In a recent study encompassing the use of fruit flies, scientists at VIB, headquartered in Flanders, Belgium, and KU Leuven, Belgium, say they have demonstrated that over-activity of the enzyme HDAC6 in the nerve ends aggravates symptoms of amyotrophic lateral sclerosis (ALS).
Patrik Verstreken, PhD, VIB/KU Leuven, emphasizes the study’s importance, “…Any additional insight into the dysfunction of nerve cells and the defective transmission of signals to the muscles paves the way to further targeted ALS research.”
According to a recent news release, Verstreken and colleagues have investigated how this type of nerve cell becomes defective in fruit flies that express a form of ALS. The specific defect in ALS is found at the nerve endings, and this is reportedly where the team pinpointed an over-activity of HDAC6. The release notes that the disrupted synaptic transmission is attributed to the over-activity of HDAC6, resulting in a symptomatic aggravation of the disease.
The results suggest, in theory, that to stop the process it may be key to combat the over-activation of HDAC6 in order to return to the “normal” activity of the HDAC6 enzyme.

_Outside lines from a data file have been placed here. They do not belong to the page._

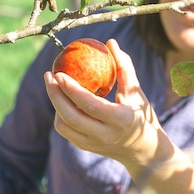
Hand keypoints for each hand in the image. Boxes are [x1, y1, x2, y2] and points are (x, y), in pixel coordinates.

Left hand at [44, 39, 170, 168]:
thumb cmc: (141, 114)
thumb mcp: (136, 91)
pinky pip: (66, 131)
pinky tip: (62, 101)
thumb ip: (123, 66)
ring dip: (56, 105)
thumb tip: (110, 42)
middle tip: (49, 75)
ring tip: (55, 86)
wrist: (144, 151)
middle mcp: (106, 135)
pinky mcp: (86, 148)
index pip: (90, 105)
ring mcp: (94, 144)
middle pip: (71, 117)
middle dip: (55, 95)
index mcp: (121, 119)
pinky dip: (60, 115)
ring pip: (64, 126)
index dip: (72, 89)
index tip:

As stated in the release, while the study’s findings may pave the way for symptomatic ALS treatment in the future, the HDAC6 defect is likely one of many enzyme defects that play a role in ALS. Verstreken and Wim Robberecht, VIB/KU Leuven, also demonstrated the enzyme Elp3 behaves in the same process at the nerve endings as HDAC6. The researchers ultimately call for a variety of avenues to be explored in order to find a treatment for ALS.